Atlanta, April 29, 2025 — Global shipping leader United Parcel Service (UPS) has announced plans to lay off 20,000 employees in 2025 as part of a sweeping cost-cutting and restructuring plan, aimed at improving profitability and efficiency. The decision follows a strategic move to reduce delivery volumes from Amazon, its largest client.
The move, which impacts just over 4% of UPS’s global workforce of approximately 490,000, comes on top of the 12,000 layoffs previously announced by the company in 2024. UPS aims to consolidate its operations further by closing 73 buildings by June 2025, with more closures possibly on the horizon.
Amazon Volume Reduction Tied to Restructuring Plan
UPS confirmed in a regulatory filing on Tuesday that the layoffs are directly connected to its plan to reduce the volume of packages it handles for Amazon. Earlier this year, the company had announced an agreement to cut Amazon package deliveries by over 50% in the second half of 2026.
“The reduction of Amazon package volume is a strategic decision to focus on high-revenue shipments and increase operating margins,” said CFO Brian Dykes during the company’s earnings call. “These actions are expected to help us save $3.5 billion in 2025 alone.”

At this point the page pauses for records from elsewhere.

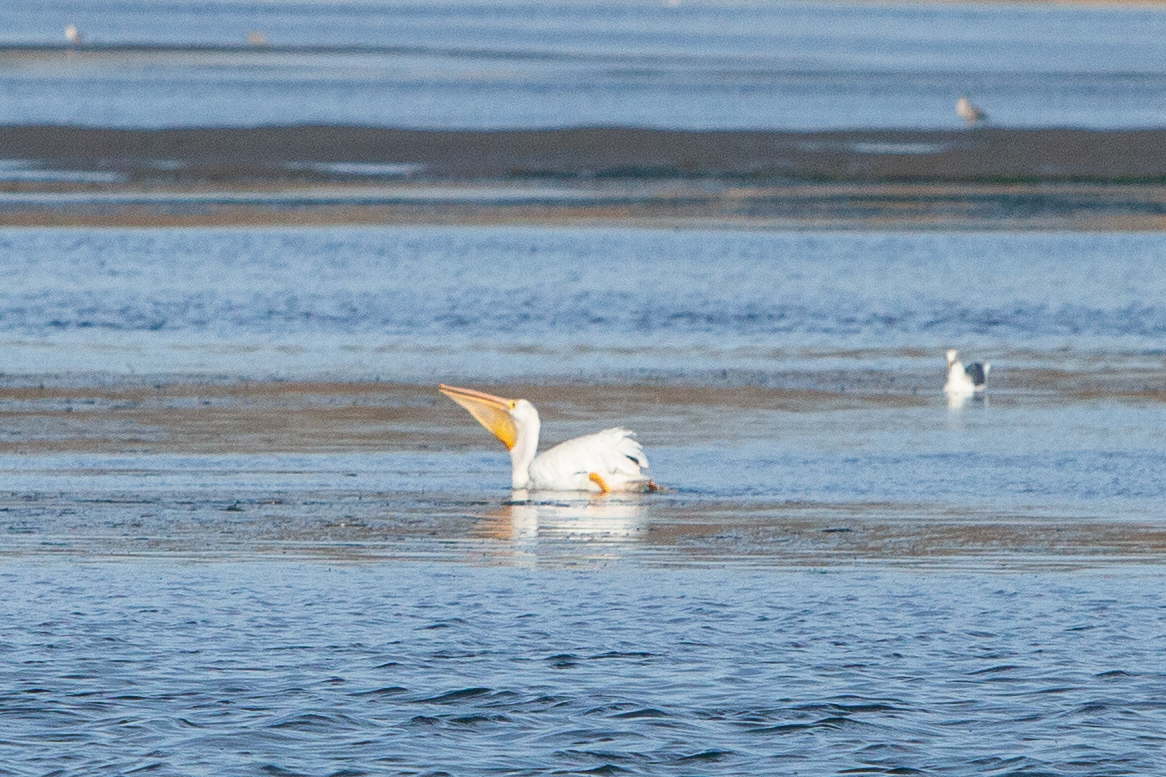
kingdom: Animalia
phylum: Chordata
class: Aves
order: Pelecaniformes
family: Pelecanidae
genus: Pelecanus
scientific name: Pelecanus erythrorhynchos
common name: American white pelican
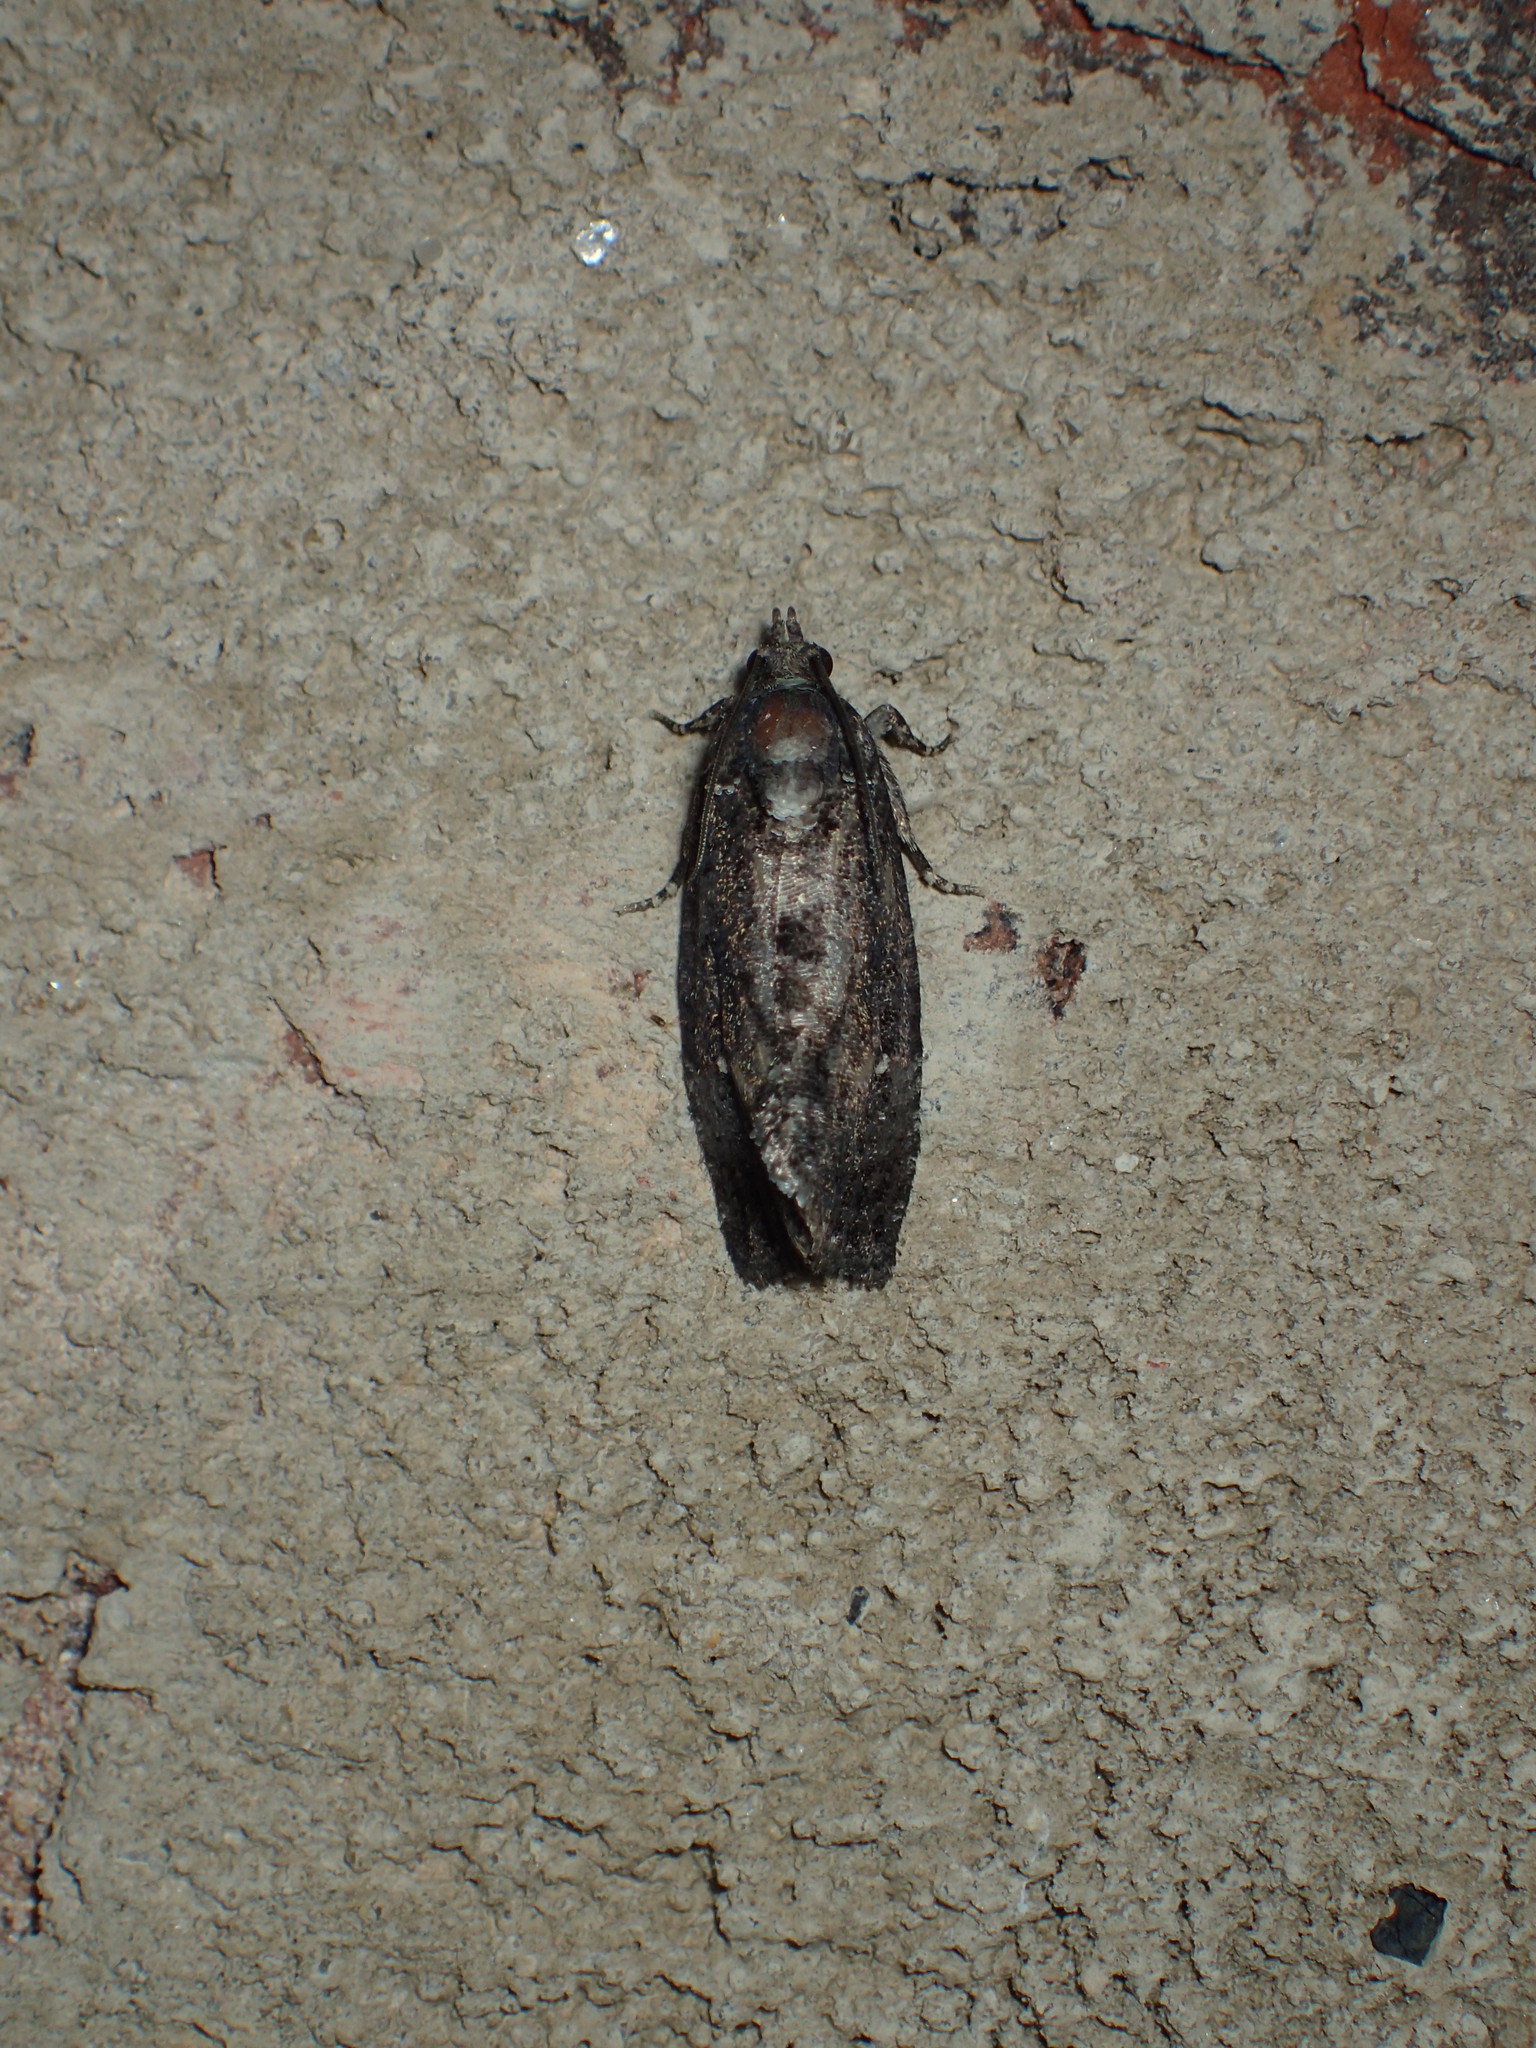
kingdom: Animalia
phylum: Arthropoda
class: Insecta
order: Lepidoptera
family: Tortricidae
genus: Gymnandrosoma
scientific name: Gymnandrosoma punctidiscanum
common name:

UPS insists that the move to reduce reliance on Amazon is voluntary and part of a broader strategy to enhance profitability. Amazon, in response, stated it had offered UPS increased volumes, but respected their operational decision to decline.
Union Concerns and Contractual Obligations
The layoff announcement has sparked concerns from labor unions, particularly the Teamsters, which represent a large portion of UPS’s workforce. Sean M. O’Brien, president of the Teamsters, stated:
“If UPS wants to continue downsizing corporate management, the Teamsters won’t stand in its way. But if the company tries to cut into good-paying union jobs, we’re prepared for a fight.”

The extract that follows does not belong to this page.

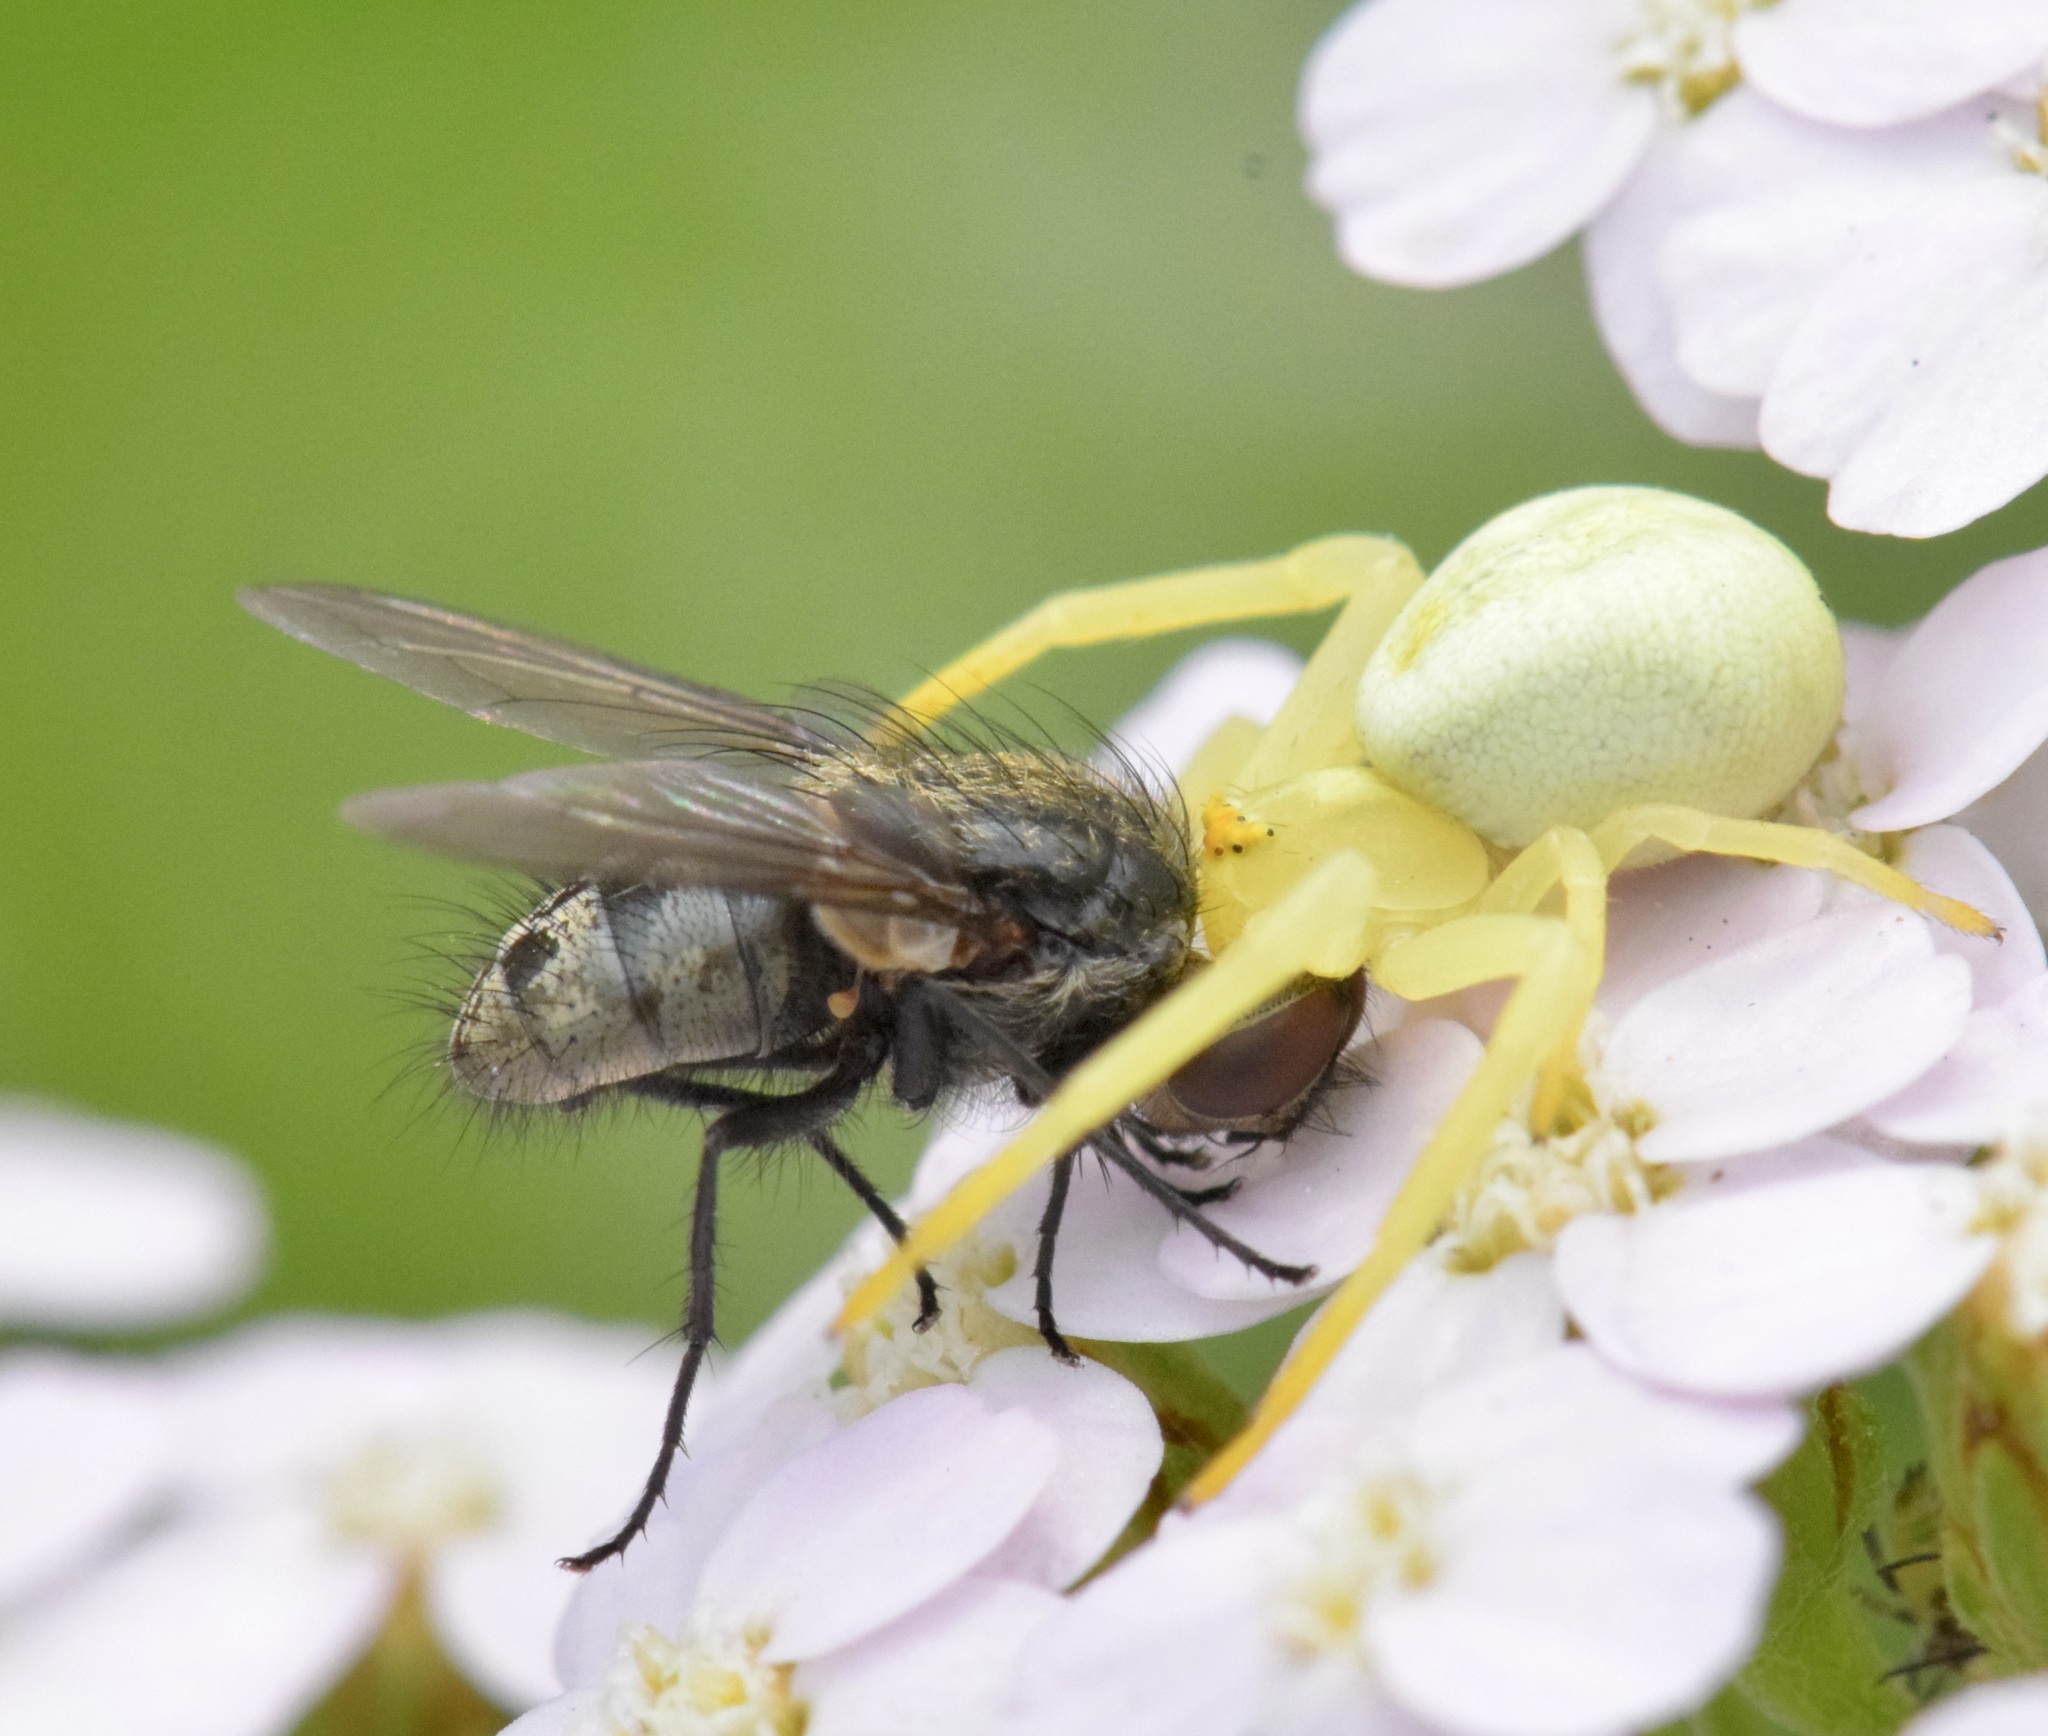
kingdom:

UPS is contractually obligated to create 30,000 Teamster jobs under its current national master agreement.
UPS Faces Broader Trade Risks
Beyond workforce reductions, UPS has expressed concerns over shifting global trade policies. With rising tariffs and continued tensions between the U.S. and China, the company warned that its operations could be significantly impacted.
CEO Carol Tomé highlighted that 11% of UPS’s international revenue in 2024 came from China-to-U.S. trade lanes, which remain the company’s most profitable.
To help customers navigate new import regulations, UPS has introduced a new feature, UPS Global Checkout, which displays upfront tariff and duty costs to online shoppers.
Stock Market Reaction and Industry Competition
Following the announcement, UPS shares dropped 0.6% to $96.61 during Tuesday’s afternoon trading. The company is also facing increasing competition from rivals like FedEx and Amazon’s own logistics network, in addition to cost-cutting pressure as e-commerce dynamics shift globally.
Meanwhile, Amazon has come under fire over its own response to tariffs. A report suggesting Amazon would display tariff-related costs on product listings was denied by the company, stating it was only a considered idea, not an approved initiative.